The three of us landed in the tiny San Pedro Sula airport and were greeted with hugs and bananas by the local MCC staff. We took our bags out to the MCC car and were hit immediately with a wall of heat and humidity. This wasn’t the U.S. Midwest anymore: palm trees jutted up in every direction; within seconds our arms and faces shined with sweat.
We looked out of the windows of the car as we approached the
city, staring at the unpredictable clusters of Pizza Huts and pulperÃas,
traditional homes and towering malls. Mountains loomed over us, and on the
nearest one in letters big like the Hollywood sign, I could just make out – Coca Cola. I was back in Honduras.
Ben, a social work grad from Kansas, will stay on in San
Pedro Sula to work in the bordos,
neighborhoods perched on riversides that are particularly prone to instability
and violence. Jesse, from Indiana, will go to La Ceiba on the north coast to
work teaching peace and conflict resolution in schools.

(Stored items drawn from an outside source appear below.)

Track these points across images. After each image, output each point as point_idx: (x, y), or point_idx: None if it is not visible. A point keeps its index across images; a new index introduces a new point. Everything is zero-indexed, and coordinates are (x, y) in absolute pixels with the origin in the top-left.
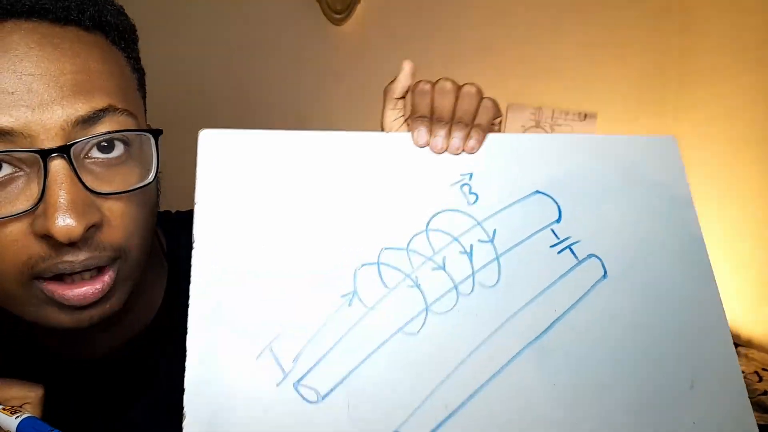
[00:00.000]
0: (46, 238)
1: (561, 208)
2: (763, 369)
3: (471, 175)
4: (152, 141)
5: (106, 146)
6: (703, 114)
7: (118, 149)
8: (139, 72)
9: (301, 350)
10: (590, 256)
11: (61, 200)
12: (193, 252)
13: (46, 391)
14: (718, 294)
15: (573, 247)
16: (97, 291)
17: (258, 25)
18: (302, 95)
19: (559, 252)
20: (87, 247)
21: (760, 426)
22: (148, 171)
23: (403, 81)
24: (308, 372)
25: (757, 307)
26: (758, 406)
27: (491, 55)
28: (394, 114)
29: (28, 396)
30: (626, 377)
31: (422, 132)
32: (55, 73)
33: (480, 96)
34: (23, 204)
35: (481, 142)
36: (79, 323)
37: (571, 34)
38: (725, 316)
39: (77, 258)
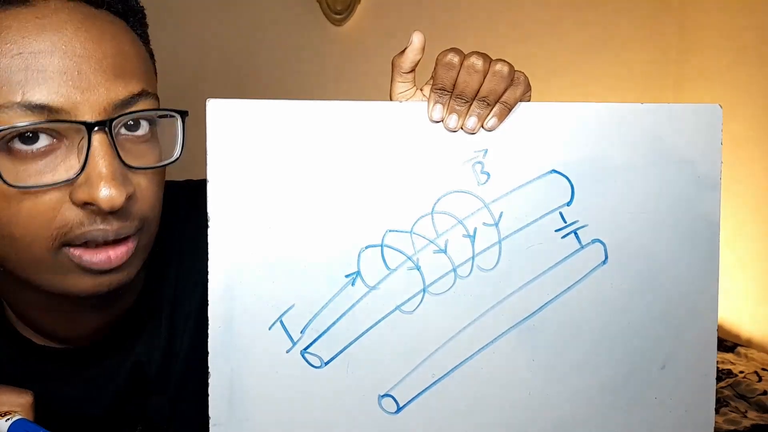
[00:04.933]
0: (86, 206)
1: (575, 189)
2: (763, 369)
3: (486, 151)
4: (179, 121)
5: (133, 124)
6: None
7: (143, 128)
8: (153, 58)
9: (307, 323)
10: (594, 241)
11: (105, 171)
12: (209, 230)
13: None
14: (716, 283)
15: (579, 231)
16: (121, 254)
17: (258, 25)
18: (302, 95)
19: (563, 237)
20: (120, 216)
21: (761, 426)
22: (171, 149)
23: (411, 56)
24: (314, 342)
25: (756, 307)
26: (758, 406)
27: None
28: (403, 86)
29: (18, 402)
30: (604, 358)
31: (438, 108)
32: (99, 56)
33: (511, 77)
34: (64, 173)
35: (502, 119)
36: (100, 288)
37: (570, 34)
38: (716, 306)
39: (111, 226)
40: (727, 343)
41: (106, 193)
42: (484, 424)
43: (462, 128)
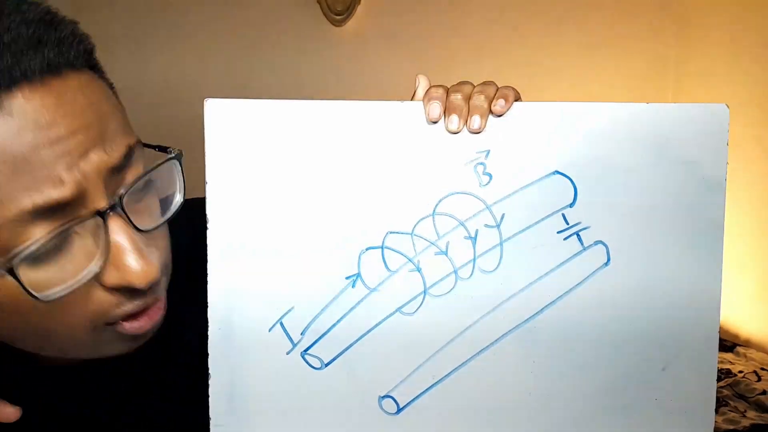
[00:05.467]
0: (120, 288)
1: (578, 190)
2: (762, 369)
3: (488, 152)
4: (178, 166)
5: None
6: None
7: (140, 182)
8: (113, 88)
9: (308, 325)
10: (597, 242)
11: (130, 252)
12: (208, 231)
13: (26, 403)
14: (719, 285)
15: (581, 233)
16: (159, 312)
17: (258, 26)
18: (302, 96)
19: (565, 238)
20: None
21: (760, 425)
22: (172, 191)
23: (421, 94)
24: (314, 343)
25: (755, 307)
26: (757, 406)
27: (490, 56)
28: None
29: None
30: (605, 360)
31: (435, 106)
32: (82, 127)
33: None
34: (86, 262)
35: (509, 103)
36: (137, 345)
37: (569, 34)
38: (719, 308)
39: (147, 296)
40: (726, 342)
41: (138, 272)
42: (485, 425)
43: (466, 126)
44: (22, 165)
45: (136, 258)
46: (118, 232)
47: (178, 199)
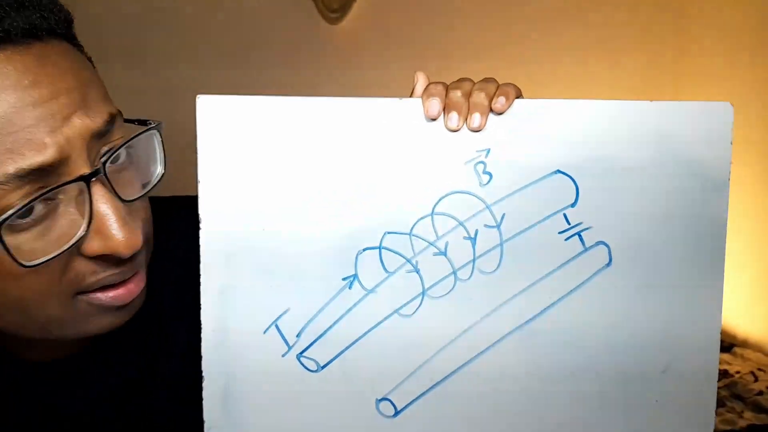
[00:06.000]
0: (102, 256)
1: (579, 190)
2: (759, 369)
3: (488, 151)
4: (157, 137)
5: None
6: None
7: (123, 155)
8: (91, 61)
9: (303, 327)
10: (598, 243)
11: (113, 218)
12: (201, 231)
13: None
14: (721, 286)
15: (583, 233)
16: (139, 284)
17: (253, 23)
18: (297, 93)
19: (566, 239)
20: (133, 255)
21: (757, 426)
22: (153, 164)
23: (419, 91)
24: (310, 346)
25: (753, 307)
26: (754, 406)
27: (487, 55)
28: None
29: None
30: (606, 361)
31: (434, 103)
32: (65, 89)
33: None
34: (69, 230)
35: (510, 101)
36: (118, 322)
37: (567, 35)
38: (720, 309)
39: (126, 267)
40: (724, 343)
41: (121, 239)
42: (484, 427)
43: (466, 124)
44: (5, 126)
45: (120, 226)
46: (101, 199)
47: (158, 170)
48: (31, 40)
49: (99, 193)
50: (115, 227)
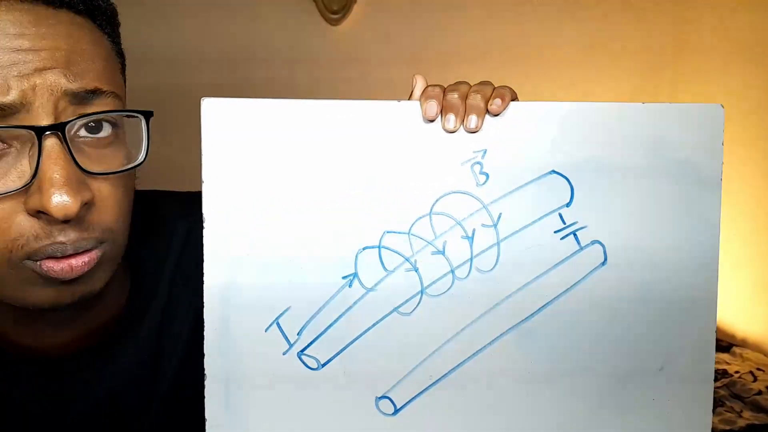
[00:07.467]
0: (39, 215)
1: (574, 190)
2: (758, 369)
3: (484, 152)
4: (143, 122)
5: (95, 126)
6: None
7: (106, 130)
8: (122, 57)
9: (304, 325)
10: (594, 242)
11: (57, 176)
12: (204, 230)
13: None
14: (716, 285)
15: (578, 233)
16: (83, 264)
17: (254, 24)
18: (298, 95)
19: (562, 238)
20: (78, 227)
21: (756, 426)
22: (137, 152)
23: (418, 94)
24: (310, 344)
25: (752, 307)
26: (753, 406)
27: (487, 56)
28: None
29: None
30: (602, 359)
31: (432, 105)
32: (49, 48)
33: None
34: (16, 181)
35: (505, 102)
36: (62, 299)
37: (566, 35)
38: (716, 307)
39: (68, 238)
40: (723, 342)
41: (58, 200)
42: (482, 425)
43: (463, 126)
44: None
45: (60, 185)
46: (52, 157)
47: (139, 158)
48: (42, 5)
49: (52, 150)
50: (56, 186)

And soon I will head
south to the capital, Tegucigalpa, to work with AJS. But this week, we’re in
training together, exploring San Pedro Sula.

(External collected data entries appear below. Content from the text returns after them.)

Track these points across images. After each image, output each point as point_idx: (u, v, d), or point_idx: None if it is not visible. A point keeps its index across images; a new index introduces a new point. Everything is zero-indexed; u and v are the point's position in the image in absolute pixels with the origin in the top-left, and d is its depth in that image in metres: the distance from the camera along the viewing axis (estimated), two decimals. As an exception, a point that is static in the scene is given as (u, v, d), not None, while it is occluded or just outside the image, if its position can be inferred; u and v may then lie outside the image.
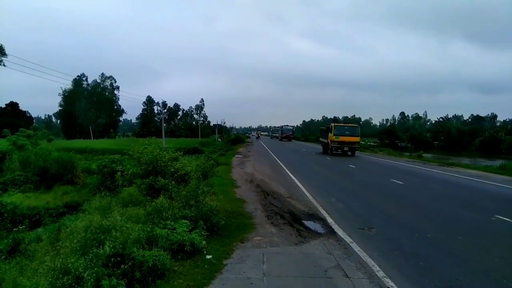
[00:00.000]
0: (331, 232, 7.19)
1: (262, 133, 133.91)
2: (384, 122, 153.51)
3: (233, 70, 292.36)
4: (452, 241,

It’s hard to know how to talk about this city. If you type
it into Google, you’ll see article after article condemning it as the “most
dangerous city in the world,” with more murders per capita than any other city,
in the country with more murders per capita than any other country in the
world.
These numbers aren’t false, but the story they tell isn’t
entirely true either. As we’ve walked the city this week, reacquainting ourselves
with public transportation, delicious street food, and colorful markets, we’ve
been cautious, but we’ve been safe. The violence in the city comes primarily
from the gangs, who do not target foreigners.
In all frankness, San Pedro Sula is a dangerous city. But it
is not so dangerous for me. The truth is, as a white U.S. citizen hosted by an
organization that knows the context and area well, as someone with access to a
safe house, a car, and money enough to meet any of my needs – I’m not facing
any big risk to be here.
Of course we take different cautions here. When the sun sets
around 6pm, we don’t walk outside. We’re learning to be watchful and not to
carry anything we’re afraid to lose. But on the other hand, despite the
precautions we take, we’re looking out at this city from the safe side of the window,
an option that many of our neighbors don’t have.

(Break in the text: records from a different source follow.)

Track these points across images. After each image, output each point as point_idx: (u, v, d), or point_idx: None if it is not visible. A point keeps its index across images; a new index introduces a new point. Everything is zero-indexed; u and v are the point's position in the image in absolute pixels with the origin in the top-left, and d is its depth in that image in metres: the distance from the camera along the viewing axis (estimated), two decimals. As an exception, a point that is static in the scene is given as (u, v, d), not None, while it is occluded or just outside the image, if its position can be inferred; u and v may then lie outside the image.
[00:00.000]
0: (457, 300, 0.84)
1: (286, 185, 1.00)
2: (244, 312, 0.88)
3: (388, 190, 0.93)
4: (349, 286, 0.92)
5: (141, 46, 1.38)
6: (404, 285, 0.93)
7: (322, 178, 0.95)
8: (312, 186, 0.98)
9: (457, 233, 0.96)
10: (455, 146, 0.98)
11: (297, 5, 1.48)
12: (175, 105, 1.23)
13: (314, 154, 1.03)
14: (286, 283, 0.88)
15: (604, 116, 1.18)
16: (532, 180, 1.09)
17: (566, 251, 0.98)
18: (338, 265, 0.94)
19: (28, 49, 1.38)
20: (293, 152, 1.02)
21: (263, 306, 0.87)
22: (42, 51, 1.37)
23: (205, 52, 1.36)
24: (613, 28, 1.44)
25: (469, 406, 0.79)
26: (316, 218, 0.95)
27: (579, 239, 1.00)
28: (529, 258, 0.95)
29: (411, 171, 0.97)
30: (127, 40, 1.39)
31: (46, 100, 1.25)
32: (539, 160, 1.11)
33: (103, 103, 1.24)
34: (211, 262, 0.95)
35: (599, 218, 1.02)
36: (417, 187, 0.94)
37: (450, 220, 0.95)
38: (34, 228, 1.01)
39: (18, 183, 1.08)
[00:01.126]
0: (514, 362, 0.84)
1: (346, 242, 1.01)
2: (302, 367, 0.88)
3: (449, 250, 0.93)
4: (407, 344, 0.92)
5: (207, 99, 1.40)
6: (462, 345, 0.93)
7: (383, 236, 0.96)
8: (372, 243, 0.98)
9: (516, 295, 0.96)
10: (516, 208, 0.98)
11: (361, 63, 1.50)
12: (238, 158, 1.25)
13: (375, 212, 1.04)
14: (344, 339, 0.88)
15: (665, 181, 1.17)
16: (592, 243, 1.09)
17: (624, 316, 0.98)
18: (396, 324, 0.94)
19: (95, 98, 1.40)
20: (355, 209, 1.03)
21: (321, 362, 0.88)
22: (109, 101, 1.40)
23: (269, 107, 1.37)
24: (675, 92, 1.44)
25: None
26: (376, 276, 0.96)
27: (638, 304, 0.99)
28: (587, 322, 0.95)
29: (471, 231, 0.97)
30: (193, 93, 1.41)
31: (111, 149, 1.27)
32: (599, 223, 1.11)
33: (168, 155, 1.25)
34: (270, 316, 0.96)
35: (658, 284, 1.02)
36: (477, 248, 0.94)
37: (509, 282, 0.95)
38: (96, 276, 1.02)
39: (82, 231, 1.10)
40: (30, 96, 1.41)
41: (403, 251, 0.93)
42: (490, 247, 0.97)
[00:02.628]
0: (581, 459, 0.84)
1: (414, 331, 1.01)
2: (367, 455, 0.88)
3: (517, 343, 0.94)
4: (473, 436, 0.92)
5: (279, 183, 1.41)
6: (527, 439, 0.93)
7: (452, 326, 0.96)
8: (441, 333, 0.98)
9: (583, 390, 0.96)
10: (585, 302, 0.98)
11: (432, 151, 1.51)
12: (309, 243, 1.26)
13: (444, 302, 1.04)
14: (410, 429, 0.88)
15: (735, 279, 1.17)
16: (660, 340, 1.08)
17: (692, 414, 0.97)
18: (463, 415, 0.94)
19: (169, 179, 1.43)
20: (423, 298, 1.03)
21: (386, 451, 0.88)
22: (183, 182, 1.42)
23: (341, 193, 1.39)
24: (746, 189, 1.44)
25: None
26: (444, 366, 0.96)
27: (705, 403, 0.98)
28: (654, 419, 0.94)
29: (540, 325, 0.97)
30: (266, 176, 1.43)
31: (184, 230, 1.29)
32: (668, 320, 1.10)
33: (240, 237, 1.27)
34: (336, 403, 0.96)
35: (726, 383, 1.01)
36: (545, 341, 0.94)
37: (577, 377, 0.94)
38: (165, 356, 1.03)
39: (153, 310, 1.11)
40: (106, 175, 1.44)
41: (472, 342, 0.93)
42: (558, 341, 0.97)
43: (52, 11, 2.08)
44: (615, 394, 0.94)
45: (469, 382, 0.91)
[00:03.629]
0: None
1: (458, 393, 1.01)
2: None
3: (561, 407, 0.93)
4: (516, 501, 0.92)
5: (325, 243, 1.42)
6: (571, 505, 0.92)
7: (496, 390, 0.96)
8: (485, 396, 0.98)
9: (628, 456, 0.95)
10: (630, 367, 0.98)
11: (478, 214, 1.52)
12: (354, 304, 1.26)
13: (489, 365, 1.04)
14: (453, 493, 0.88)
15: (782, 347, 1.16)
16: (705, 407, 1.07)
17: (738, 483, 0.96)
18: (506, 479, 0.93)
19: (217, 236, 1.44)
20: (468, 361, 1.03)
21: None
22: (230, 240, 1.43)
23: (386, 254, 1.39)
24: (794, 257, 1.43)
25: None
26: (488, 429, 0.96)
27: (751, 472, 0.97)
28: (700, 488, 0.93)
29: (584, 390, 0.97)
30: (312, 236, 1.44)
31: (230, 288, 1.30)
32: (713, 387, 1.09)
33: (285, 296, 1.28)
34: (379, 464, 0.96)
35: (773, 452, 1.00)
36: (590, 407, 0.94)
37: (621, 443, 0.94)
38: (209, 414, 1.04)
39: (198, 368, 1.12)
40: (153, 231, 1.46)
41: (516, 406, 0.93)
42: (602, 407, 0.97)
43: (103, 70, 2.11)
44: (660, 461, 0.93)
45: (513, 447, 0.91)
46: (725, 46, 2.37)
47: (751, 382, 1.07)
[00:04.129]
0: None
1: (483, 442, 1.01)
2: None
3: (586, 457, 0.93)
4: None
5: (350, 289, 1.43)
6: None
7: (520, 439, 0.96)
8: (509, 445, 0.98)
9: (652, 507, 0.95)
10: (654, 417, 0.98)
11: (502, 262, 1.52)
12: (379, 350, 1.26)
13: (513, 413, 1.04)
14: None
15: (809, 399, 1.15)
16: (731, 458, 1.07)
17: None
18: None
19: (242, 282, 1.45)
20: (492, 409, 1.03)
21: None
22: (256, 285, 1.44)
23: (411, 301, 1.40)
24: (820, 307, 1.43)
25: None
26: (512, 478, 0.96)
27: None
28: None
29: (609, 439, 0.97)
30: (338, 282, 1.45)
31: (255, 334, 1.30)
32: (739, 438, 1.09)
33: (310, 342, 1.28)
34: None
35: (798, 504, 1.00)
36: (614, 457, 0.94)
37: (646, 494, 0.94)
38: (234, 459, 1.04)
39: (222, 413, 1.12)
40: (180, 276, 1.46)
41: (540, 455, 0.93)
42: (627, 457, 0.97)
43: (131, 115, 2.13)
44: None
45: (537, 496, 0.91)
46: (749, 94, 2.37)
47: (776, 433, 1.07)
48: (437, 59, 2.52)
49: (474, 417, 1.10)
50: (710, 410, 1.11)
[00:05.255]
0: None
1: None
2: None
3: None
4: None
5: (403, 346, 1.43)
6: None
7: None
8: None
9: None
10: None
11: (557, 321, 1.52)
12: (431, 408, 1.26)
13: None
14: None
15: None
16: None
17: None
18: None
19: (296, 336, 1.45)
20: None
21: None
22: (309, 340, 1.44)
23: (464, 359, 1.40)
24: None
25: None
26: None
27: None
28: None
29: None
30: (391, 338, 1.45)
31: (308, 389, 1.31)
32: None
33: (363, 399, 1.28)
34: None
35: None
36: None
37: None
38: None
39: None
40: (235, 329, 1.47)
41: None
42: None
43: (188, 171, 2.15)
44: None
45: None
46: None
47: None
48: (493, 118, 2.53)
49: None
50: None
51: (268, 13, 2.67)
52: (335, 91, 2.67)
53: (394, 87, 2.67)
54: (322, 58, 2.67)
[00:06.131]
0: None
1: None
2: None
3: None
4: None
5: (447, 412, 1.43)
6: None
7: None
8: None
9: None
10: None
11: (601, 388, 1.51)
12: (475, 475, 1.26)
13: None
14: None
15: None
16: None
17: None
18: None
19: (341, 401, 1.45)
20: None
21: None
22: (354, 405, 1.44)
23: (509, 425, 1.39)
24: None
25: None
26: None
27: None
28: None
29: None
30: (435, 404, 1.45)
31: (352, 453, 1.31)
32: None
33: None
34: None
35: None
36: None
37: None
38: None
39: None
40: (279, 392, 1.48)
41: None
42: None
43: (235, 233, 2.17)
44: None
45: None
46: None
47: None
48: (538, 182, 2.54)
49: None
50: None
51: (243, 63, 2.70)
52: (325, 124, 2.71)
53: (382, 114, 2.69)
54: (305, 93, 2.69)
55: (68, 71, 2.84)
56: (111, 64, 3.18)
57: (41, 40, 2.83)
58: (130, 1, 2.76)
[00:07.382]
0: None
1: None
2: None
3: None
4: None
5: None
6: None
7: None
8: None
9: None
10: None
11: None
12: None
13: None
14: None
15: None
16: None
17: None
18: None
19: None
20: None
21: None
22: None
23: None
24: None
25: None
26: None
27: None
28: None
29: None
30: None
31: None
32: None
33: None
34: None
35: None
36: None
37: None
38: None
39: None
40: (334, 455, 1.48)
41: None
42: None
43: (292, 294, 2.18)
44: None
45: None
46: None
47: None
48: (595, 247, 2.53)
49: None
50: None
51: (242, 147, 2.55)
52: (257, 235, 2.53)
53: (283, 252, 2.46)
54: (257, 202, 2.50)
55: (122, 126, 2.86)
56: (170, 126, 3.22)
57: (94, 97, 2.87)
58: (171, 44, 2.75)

The city we look out at is a beautiful city, busy with a
different sort of busyness than I am used to. In the markets, you can hear five
different songs playing at once, the bass beat thumping as vendors shout out
their wares. You can smell a dozen things at once, from chicken grilling to ripened
fruit. You can see children running after each other in the street, bright
fabrics, shiny packages of chips.
As we’ve gone through safety manuals and conduct codes, had
passports stamped and plans arranged, we’ve had time to live in the busyness
and color of the city. We’re all crowded into the house of the country
representatives Ilona and Matthieu, a lovely couple from Switzerland whose
conversations drift effortlessly between German and English and Spanish. The
two, along with Emily, our coordinator, have taken us to church and traditional
restaurants, on mountain hikes and even to a perfect production of Arsenic and Old Lace by San Pedro Sula’s
own theater company.
Through all this it’s clear, even as I accustom myself to
locked gates and barred windows, that the statistics about San Pedro Sula aren’t
about me. They’re about the people living in the bordos who have no choice but to live in the middle of violence,
about the homeless who have nowhere to go but the streets at night, about
children who have turned to gangs as the only family they have ever known.
Of course safety is a high priority and I’ll continue to be
careful. But I want to do this remembering the people on the outside of the
window, people for whom statistics are faces, not numbers. These are the people
AJS fights to protect and defend; they are the reason I’m here.
Ben and Jesse and I are off to our Spanish courses tomorrow,
and tonight will be my last night in San Pedro Sula for a long time. I’m
thrilled and giddy to be back, but also sobered at the realization that my
reality is still so different from those around me.
Here’s to a future in Honduras where security is not
determined by wealth or means, and where safety is an assumption, not a luxury.